Texto selecionado:
* * * * *
Enfim eu lhes fiz declarar o desejo que tinha de falar ao seu Principal,
e que por isso quisera que eles me servissem de guias, ao que um deles [e era
irmão do mesmo Principal] respondeu, que não podiam voltar, porquanto iam
buscar suas mulheres, as quais se achavam em uma roça que tinham nas faldas de
um monte, e em grande distância, mas deu um guia que nos pudesse conduzir.
Partimos uns e outros, e às 10h30 fomos chegar ao referido porto, que se
acha dentro do Lago Apequeme. Saltei em terra, e com o intérprete e alguns
mais da equipagem fomos seguindo pelo caminho que o guia nos ensinava. Porém em
menos de meio caminho o guia correu adiante de nós, e o não tornamos a ver,
mas, enfim seguimos pelo mesmo lugar ora subindo e descendo outeiros
pedregosos, ora passando nas suas faldas medonhos alagadiços e pantanais, quase
às 14h00, fomos chegar a um profundo Lago. Aqui fiquei persuadido de que não
era este o caminho, porém os índios me advertiram de que era, porquanto o mesmo
Lago tanto pela parte inferior, como pela superior, estava coberto de
carananzais, e que só ali estava limpo, sinal de que era continuação do
caminho. Quadrou-me este raciocínio, e com efeito passamos a nado para a outra
banda, e ali vimos realizada a verdade do referido. Subimos pela montanha
acima, e chegando ao seu cume avistamos pequenas casas de palha, e nos
dirigimos a elas, e eis que não vimos pessoa alguma, e só indícios de que ali
haviam morado.
Novas desconfianças se me ofereceram, mandei subir acima das ditas casas
um índio para descobrir o campo, e ele me declarou que mais adiante estavam
outras três casas ou palhoças. Seguimos em sua demanda, e com efeito esta era a
residência do dito gentio, e já lá estava deitado em uma pequena e pobre maca o
índio nosso guia, o qual assim que nos viu deu suas risadas, como quem se
gloriava de nos ter enganado.
Mandei cumprimentar ao Principal e as mais pessoas que ali se achavam de
um e outro sexo, ao que corresponderam com mostras de alegria. Fiz-lhe saber
que eu queria que me desse um dos seus vassalos para servir de prático nas
cachoeiras do Rio Essequibo; mas quando eles ouviram a minha pretensão, se
tornaram tristes, e o Principal, depois de haver falado com a sua gente,
respondeu que não podia ser, porquanto tinha poucos vassalos, e estes não podia
mandar, por lhe serem precisos, não só para sua defesa, mas também para fazerem
os seus roçados para as suas plantações, pois era tempo próprio.
* * * * *
Material extraído:
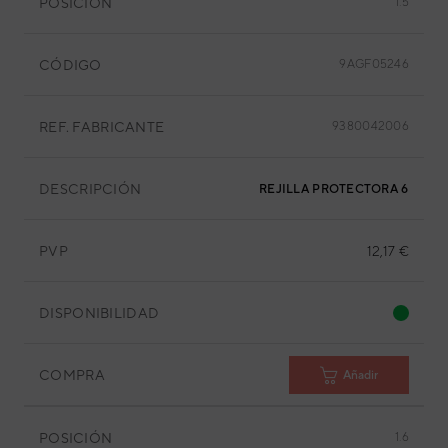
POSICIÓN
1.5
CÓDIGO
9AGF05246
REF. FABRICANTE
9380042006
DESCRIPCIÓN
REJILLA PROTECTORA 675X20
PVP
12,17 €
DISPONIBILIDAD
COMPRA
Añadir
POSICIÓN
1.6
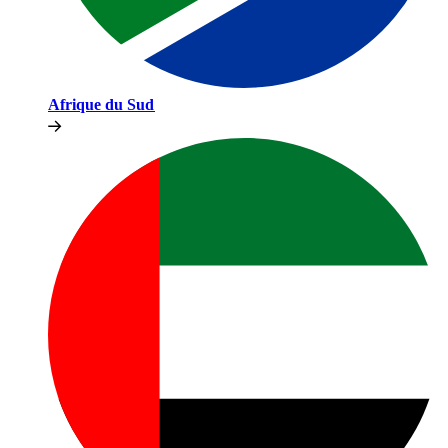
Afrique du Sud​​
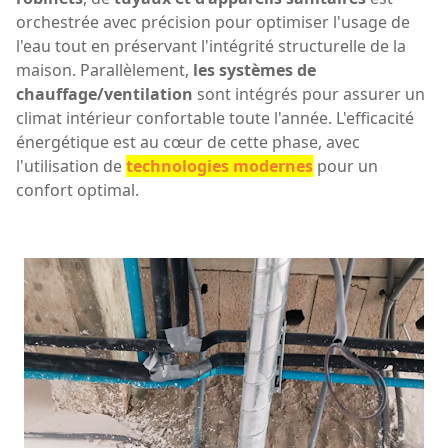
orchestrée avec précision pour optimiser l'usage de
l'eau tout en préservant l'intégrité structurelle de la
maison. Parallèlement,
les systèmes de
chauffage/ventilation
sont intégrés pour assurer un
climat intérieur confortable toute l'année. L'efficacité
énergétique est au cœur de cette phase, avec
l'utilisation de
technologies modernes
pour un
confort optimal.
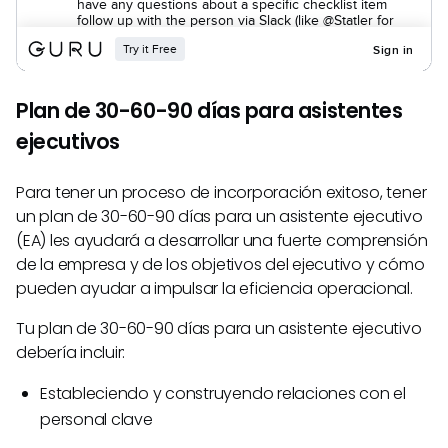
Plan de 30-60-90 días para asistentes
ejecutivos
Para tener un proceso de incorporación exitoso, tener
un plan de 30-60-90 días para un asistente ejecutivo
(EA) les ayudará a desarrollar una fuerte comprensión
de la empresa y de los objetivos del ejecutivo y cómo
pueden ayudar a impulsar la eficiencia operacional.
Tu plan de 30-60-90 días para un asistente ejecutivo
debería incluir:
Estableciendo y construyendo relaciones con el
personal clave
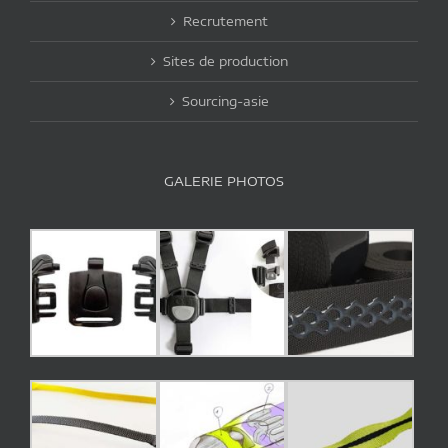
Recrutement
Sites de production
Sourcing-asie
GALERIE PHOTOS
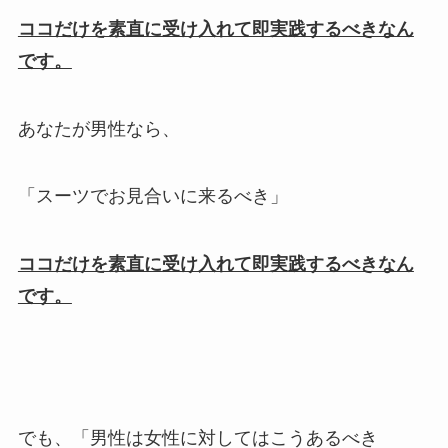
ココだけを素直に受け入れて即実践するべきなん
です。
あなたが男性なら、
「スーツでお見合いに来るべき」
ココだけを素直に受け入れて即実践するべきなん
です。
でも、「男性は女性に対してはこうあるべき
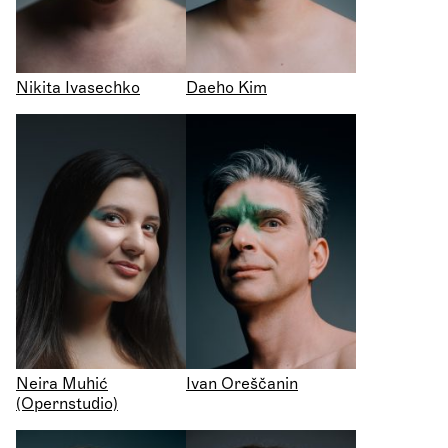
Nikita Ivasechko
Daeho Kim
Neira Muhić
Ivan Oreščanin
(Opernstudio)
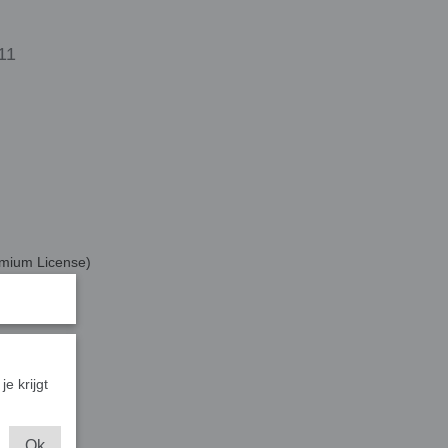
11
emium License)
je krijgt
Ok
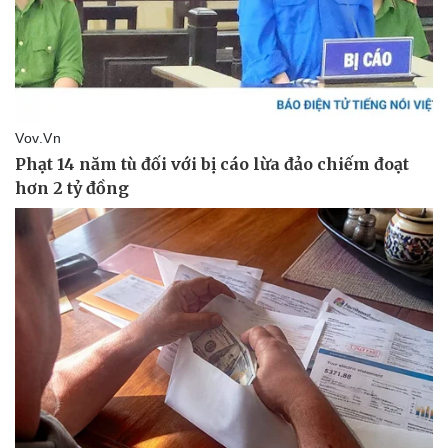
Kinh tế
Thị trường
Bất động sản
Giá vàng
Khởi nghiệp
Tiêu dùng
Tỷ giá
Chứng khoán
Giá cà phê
* * * * *
Exercícios propostos:
[A] Transcreva literalmente o trecho do relato da viagem ao Lago Apequeme que vai de "Enfim eu lhes" até "nos pudesse conduzir.", incluindo esse final.
[B] No relato da viagem ao Lago Apequeme, de que estava coberto o profundo lago, tanto na parte inferior quanto na superior?

Resolução das atividades:
[A]
Enfim eu lhes fiz declarar o desejo que tinha de falar ao seu Principal,
e que por isso quisera que eles me servissem de guias, ao que um deles [e era
irmão do mesmo Principal] respondeu, que não podiam voltar, porquanto iam
buscar suas mulheres, as quais se achavam em uma roça que tinham nas faldas de
um monte, e em grande distância, mas deu um guia que nos pudesse conduzir.

[B] De carananzais.